**What the exercise asks:** I would like the records restated word for word, without the pictures.
[Opening Exercise data section]
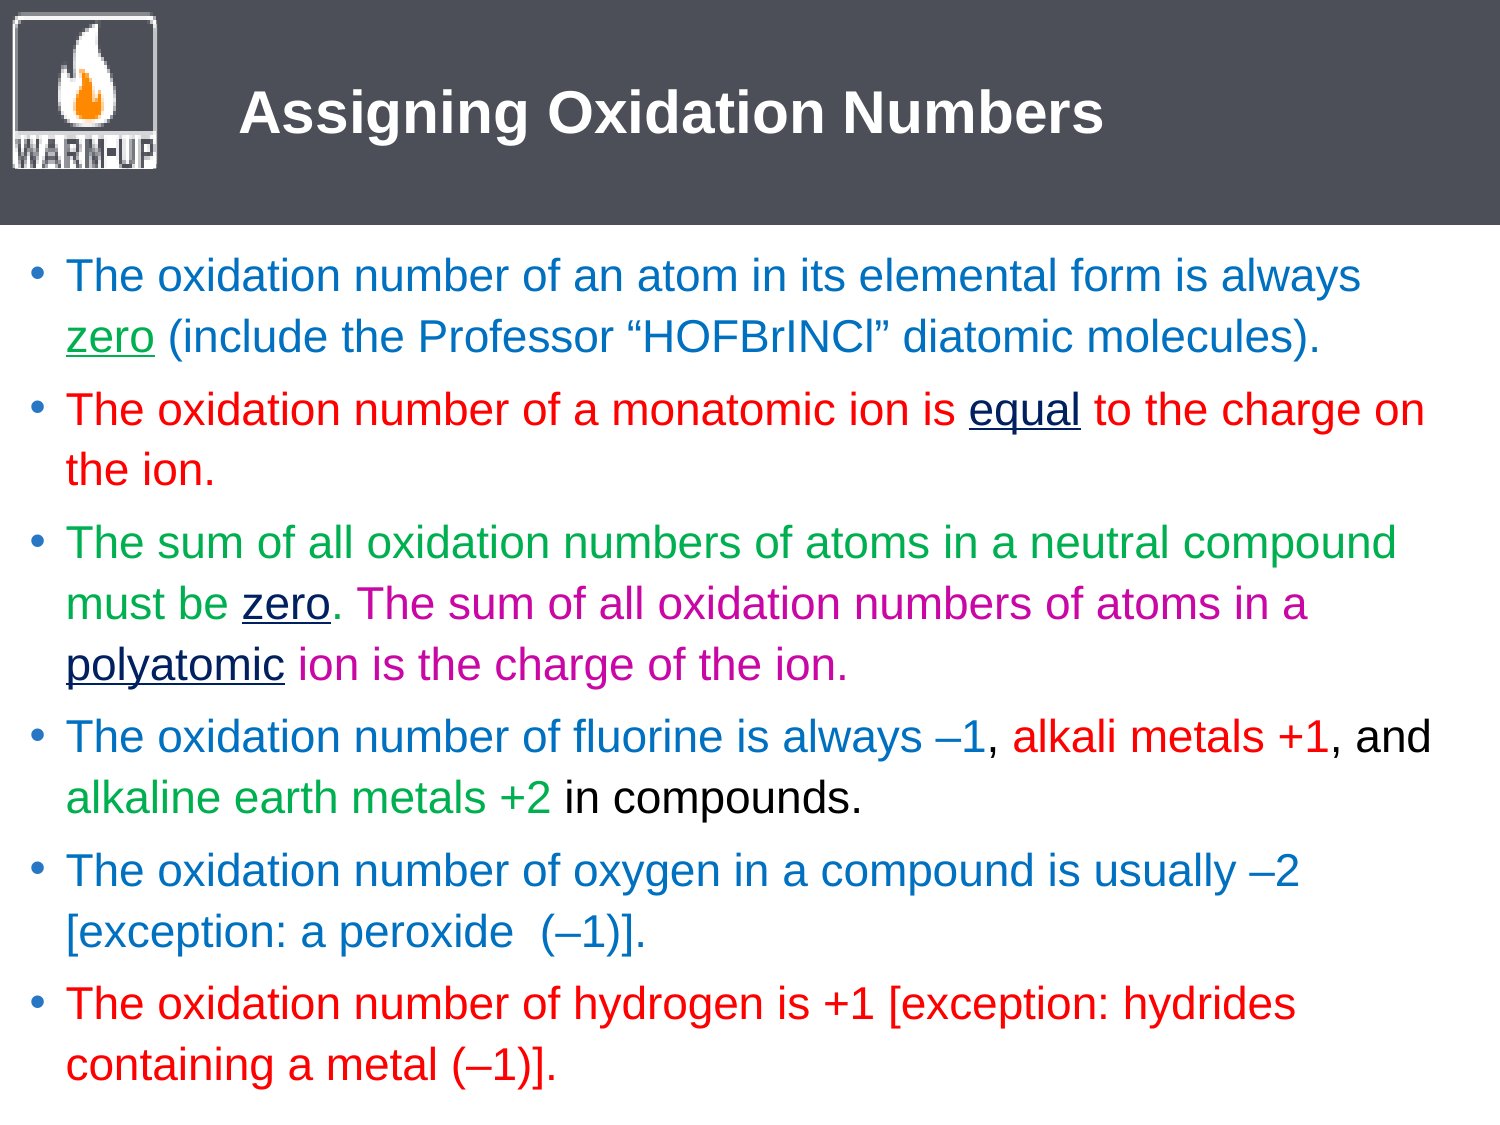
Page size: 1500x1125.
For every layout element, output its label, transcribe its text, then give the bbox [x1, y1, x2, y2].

title Assigning Oxidation Numbers [0, 0, 1500, 225]
picture [12, 12, 158, 169]
list The oxidation number of an atom in its elemental form is always zero (include the Professor “HOFBrINCl” diatomic molecules). The oxidation number of a monatomic ion is equal to the charge on the ion. The sum of all oxidation numbers of atoms in a neutral compound must be zero. The sum of all oxidation numbers of atoms in a polyatomic ion is the charge of the ion. The oxidation number of fluorine is always –1, alkali metals +1, and alkaline earth metals +2 in compounds. The oxidation number of oxygen in a compound is usually –2 [exception: a peroxide (–1)]. The oxidation number of hydrogen is +1 [exception: hydrides containing a metal (–1)]. [0, 225, 1500, 1125]
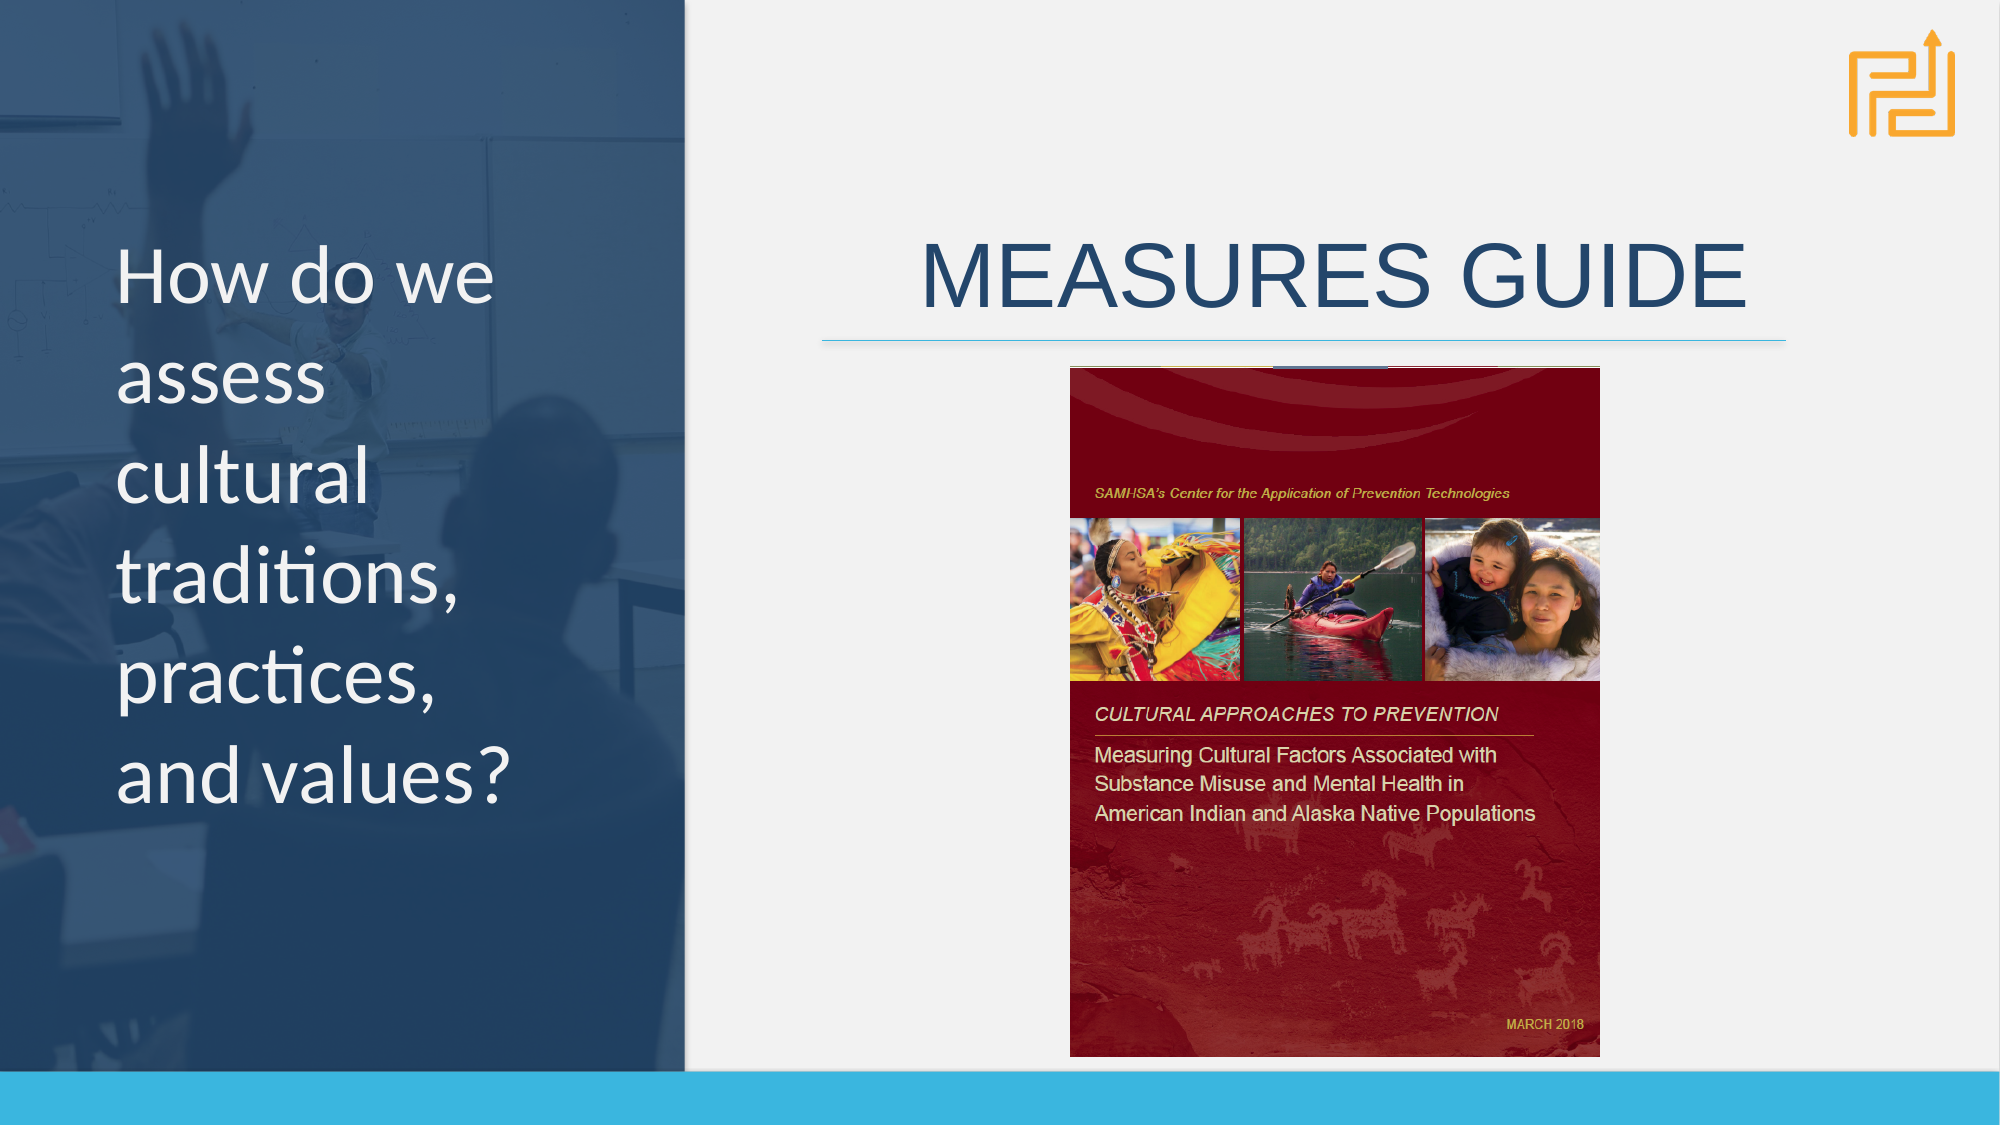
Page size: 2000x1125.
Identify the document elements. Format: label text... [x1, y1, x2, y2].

title Measures Guide [802, 176, 1869, 365]
picture [1849, 29, 1955, 137]
list How do we assess cultural traditions, practices, and values? [100, 212, 542, 563]
picture [1070, 366, 1600, 1057]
[Closing Exercise data section]
**Solution for this problem:**
Page size: 1500x1125.
For every layout element, output its label, transcribe its text, then give the bbox [x1, y1, x2, y2].

title Assigning Oxidation Numbers [0, 0, 1500, 225]
picture [12, 12, 158, 169]
list The oxidation number of an atom in its elemental form is always zero (include the Professor “HOFBrINCl” diatomic molecules). The oxidation number of a monatomic ion is equal to the charge on the ion. The sum of all oxidation numbers of atoms in a neutral compound must be zero. The sum of all oxidation numbers of atoms in a polyatomic ion is the charge of the ion. The oxidation number of fluorine is always –1, alkali metals +1, and alkaline earth metals +2 in compounds. The oxidation number of oxygen in a compound is usually –2 [exception: a peroxide (–1)]. The oxidation number of hydrogen is +1 [exception: hydrides containing a metal (–1)]. [0, 225, 1500, 1125]
Page size: 2000x1125.
Identify the document elements. Format: label text... [x1, y1, x2, y2].

title Measures Guide [802, 176, 1869, 365]
picture [1849, 29, 1955, 137]
list How do we assess cultural traditions, practices, and values? [100, 212, 542, 563]
picture [1070, 366, 1600, 1057]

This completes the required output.